NEW YORK CITY-With uncertainties surrounding the financial services industry caused by the credit crisis of 2007, expect to see a flattening office market in 2008 as a slowdown in demand occurs. So says Grubb & Ellis’ Northeast real estate forecast for 2008.
The Manhattan office market is expected to remain stable according to David Arena, president, Grubb & Ellis New York, as rental rates should remain steady over the next 12 to 18 months with class A vacancies remaining historically low, lack of new supply over the next two years and the cost of bringing new developments to market.
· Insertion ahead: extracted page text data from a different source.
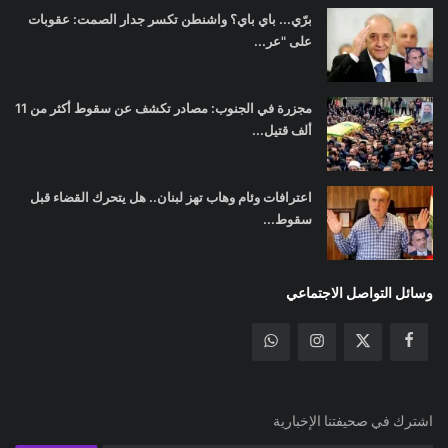
برّي... باي باي؟ واشنطن تكسر جدار الصمت: عقوبات
على "عر...
مجزرة في الجنوب: مصادر تكشف عن سقوط أكثر من 11
ألف قتيل...
اعترافات وئام وهاب تهز لبنان.. هل يتحرك القضاء قبل
سقوط...
وسائل التواصل الاجتماعي
اشترك في صحيفتنا الإخبارية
Average asking rates for CBD class A office space in Manhattan are projected to be $90.25 per sf in the fourth quarter of 2008, slightly up from $89.06 per sf in the fourth quarter of 2007, he adds.
The Downtown office market fully recovered in 2007, as vacancy dropped below 6.5%, a level not witnessed since late 2000. Landlords rode the increase in tenant demand by raising asking rental rates for both class A and B space to all-time highs, as class A space averaged over $60 per sf and class B space surpassed $40 per sf. Despite the strong market fundamentals experienced throughout the year, Downtown class A asking rents remained at a 35% discount when compared to Midtown, which, according to the report, will keep Lower Manhattan a viable option for tenants looking to save on their real estate expenses.